Of the 22,000 Build It Back applicants, only six have broken ground on new homes. Moreover, only $100,000 of the committed reimbursement money for repairs has been distributed—and that amount had only gone out a week earlier, to three different applicants. Another $700,000 is slated to be allotted soon, but still those are harrowing numbers considering it has been nearly 18 months since Sandy.
Peterson and city officials maintain they have been largely hamstrung by the funding source for much of the Sandy aid: Community Development Block Grants. The city is required to spend at least 51 percent of its CBDG funds on low- and moderate-income (LMI) populations, households that are at or below 80 percent of the Area Median Income for the New York City region, a metric defined by the U.S. Department of Housing and Urban Development, which disburses the federal money.
“Ensuring [LMI] compliance has … necessitated a time-consuming process to collect and verify income information for all applicants, including homeowners and tenants who live in buildings that have registered [for Build It Back],” Peterson said in her testimony before the Council.

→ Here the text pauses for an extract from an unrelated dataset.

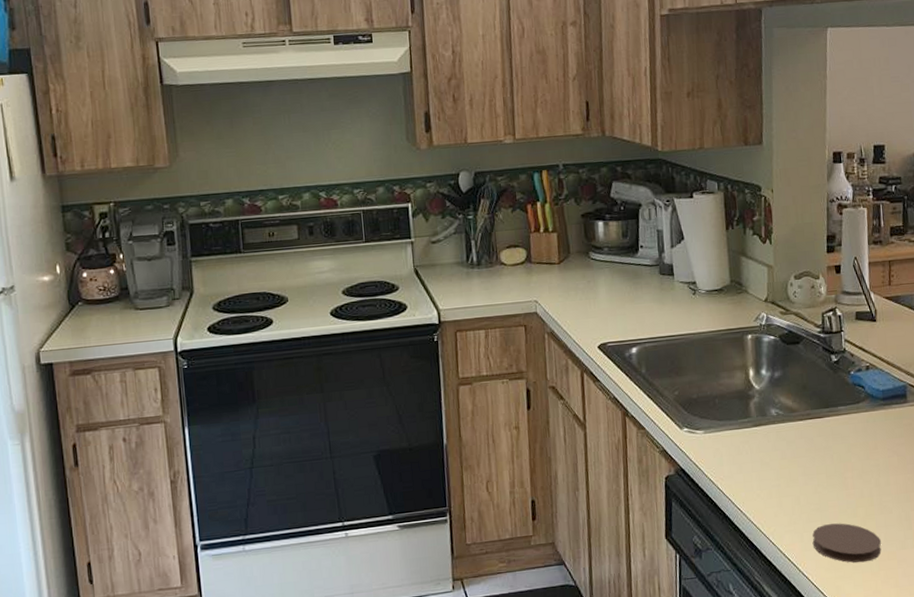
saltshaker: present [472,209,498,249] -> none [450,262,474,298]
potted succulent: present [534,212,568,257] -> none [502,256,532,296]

The city also has to ensure that in the process of disbursing CBDG money it is not duplicating benefits individuals have already received, such as FEMA awards or private insurance payouts.
Poking a hole in the city’s argument that HUD requirements have been a deterrent to Build It Back, however, is the relative success of the state’s New York Rising Community Reconstruction Program, which by comparison is a model of efficiency in administering storm recovery assistance.

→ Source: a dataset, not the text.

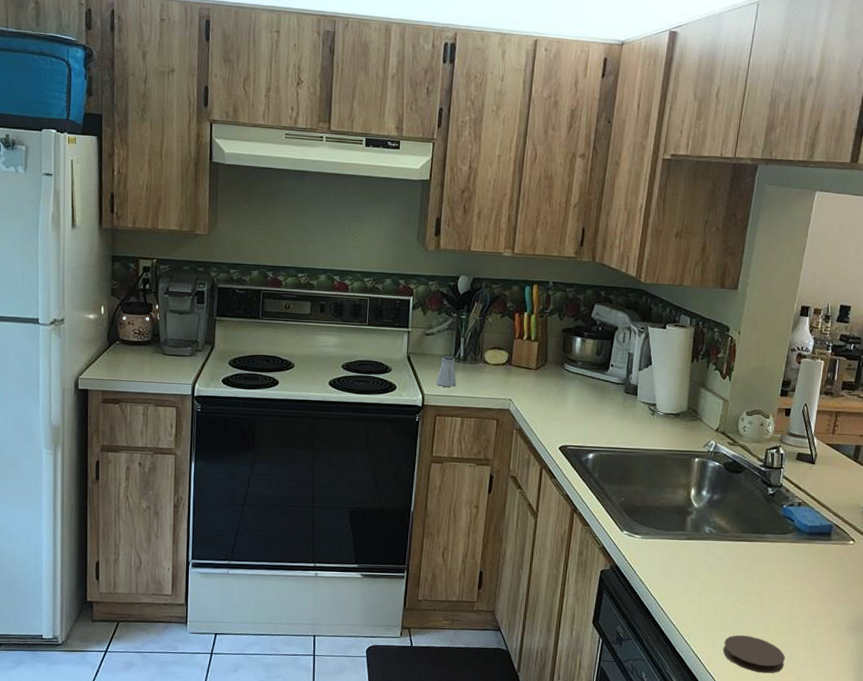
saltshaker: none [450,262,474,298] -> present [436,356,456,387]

According to a recent press release, NY Rising has distributed more than $280 million in payments to 6,388 homeowners affected by Sandy, tapping funds from the same CBDG fount as the city while adhering to the same stringent federal compliance requirements.
There is an argument to be made that getting displaced New Yorkers back on their feet as quickly as possible should have been prioritized over (or at least pursued contemporaneously with) de Blasio’s big picture issues, such as universal pre-K—which, while certainly a worthy cause in its own right, does not carry the same urgency.

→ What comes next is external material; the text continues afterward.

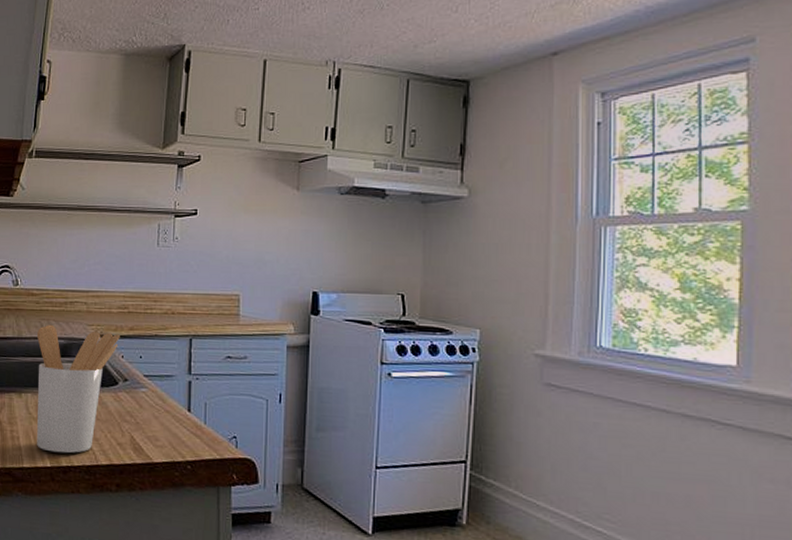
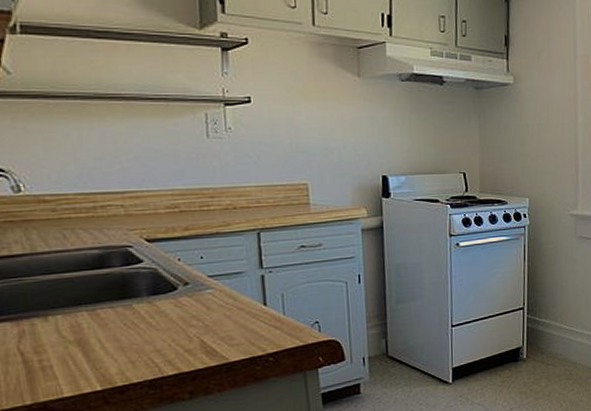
utensil holder: present [36,324,120,454] -> none [58,234,173,375]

In the press release announcing de Blasio’s Sandy team, the administration touted the progress the city has made in addressing the needs of storm victims, highlighting its reallocating $100 million in federal aid toward housing recovery; increasing the staff of the Housing Recovery Office by 35 percent; accelerating the design process for home repairs and rebuilds; and eliminating such permit and procedural bottlenecks as the requirement to clear outstanding Department of Building permits that prevent scheduled repairs from moving forward.
All of these steps are admirable, but hardly demonstrate the claim advanced by the release that the mayor has “prioritized the fast and efficient delivery of relief to affected families” from day one, especially given the astonishingly low number of people the city’s rebuilding program has actually helped. By contrast, the mayor’s universal pre-K plan has been promoted to the general public and media with a barrage of white papers, progress reports on the hiring of qualified teachers, public lobbying of the state Legislature and now an extended victory lap.
If these improvements to Build It Back were undertaken from day one, then why roll them out nearly three months into de Blasio’s tenure in office? At the very least, an earlier announcement would have demonstrated a commitment to Sandy recovery, rather than making the mayor’s efforts to date come across as little more than lip service.